Before his Merge Health Care stint, Dearborn served as managing director for Ferro’s Merrick Ventures for a year and a half. Previously, he’d been general manager of Click Commerce , an Oregon-based company that provides “customer-configurable solutions for the business of research.”
- Will Tribune move full-speed ahead in its attempt to buy the Orange County Register (and Riverside Press-Enterprise) out of bankruptcy, an auction that should be finalized within a month? (“Santa Ana showdown: Tribune’s bid for Southern California”). Latest word out of Orange County this evening is that Freedom’s management may ask the bankruptcy court for a delay in final disposition, my confidential sources say. With complications in the bankruptcy and abrupt change in Tribune leadership, how might the Orange County bidding be newly impacted?
- What will be the fate of the suite of well-respected, seasoned top execs that Griffin had put in place since last summer? They include former New York Times executives Denise Warren, Mark Campbell, Rajiv Pant and Mohit Pandey and former Dow Jones Chief Revenue Officer Michael Rooney. Much is in motion in Tribune Publishing’s transition – and the future of this largely New York City-based group is now in question.
- What does the change portend for the ongoing rivalry between Tribune’s Chicago operations, and its L.A. Times leadership? Ever since the Tribune Company bought the Times (and Times-Mirror) in 2000, business and editorial leaders have often found themselves often at loggerheads, most recently as Griffin fired his independent-minded Times publisher Austin Beutner in September.
Now, inquiring minds are asking why it was announced last Wednesday that long-time Tribune editor Gerry Kern had “retired” – effective immediately – and replaced by editorial page editor Bruce Dold. It’s not the departure of the 66-year-old Kern that was surprising; it was the timing. Meanwhile, company observers wonder about the staying power, and possible greater role, L.A. Times editor Davan Maharaj may play, under the new Ferro regime. Might a new twist on the old Chicago/L.A. Tale of Two Tribune Cities now be played out?
Might the Tribune and Sun-Times now see a deeper combination, saving money in Chicago? Ferro has already used the word “merger” as one possibility for the two competing dailies, who already share printing, production and distribution facilities.
Then, there’s irony, of course. Griffin’s own departure comes fewer than six months after his own firing of L.A. Times publisher Austin Beutner. That firing ignited a new set of challenges to Griffin’s tenure. Los Angeles’ business elite mounted a major protest, and L.A. billionaire businessman Eli Broad pressed to buy the Times from Tribune, a move Griffin successfully stonewalled.
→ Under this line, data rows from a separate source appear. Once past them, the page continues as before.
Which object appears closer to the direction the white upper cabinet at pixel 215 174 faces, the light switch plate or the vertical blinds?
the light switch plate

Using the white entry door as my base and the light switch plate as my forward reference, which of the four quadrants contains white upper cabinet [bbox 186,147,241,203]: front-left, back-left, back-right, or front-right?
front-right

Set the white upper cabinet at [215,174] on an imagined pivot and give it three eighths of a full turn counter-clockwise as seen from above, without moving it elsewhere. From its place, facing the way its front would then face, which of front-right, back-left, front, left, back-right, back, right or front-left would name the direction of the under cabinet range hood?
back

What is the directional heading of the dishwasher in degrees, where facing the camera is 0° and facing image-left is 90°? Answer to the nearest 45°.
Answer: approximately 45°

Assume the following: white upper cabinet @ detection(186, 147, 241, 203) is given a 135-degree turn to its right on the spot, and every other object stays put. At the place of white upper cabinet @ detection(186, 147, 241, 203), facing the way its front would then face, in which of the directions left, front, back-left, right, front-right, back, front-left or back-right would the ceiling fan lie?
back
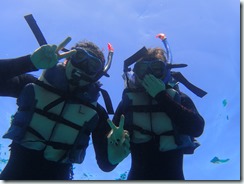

To explain Beutner’s termination, Griffin gave several interviews that only worsened his public standing. Finally, he had to revise downward TPUB earnings estimates, a move that deepened financial analyst and investor questioning of his turnaround strategy.
So, will Chicagoan Ferro fight as tenaciously as Griffin to keep Tribune whole? Or will he be willing to part with them – for the right price – and concentrate on what once again could become a Chicago-centric company? (“Apollo seeks purchase of Tribune — and possible California sell-off”)
Markets, and financial analysts, have watched and wondered what the emergence of Michael Ferro at the Tribune will mean. Today, they now have a new first step in that new story.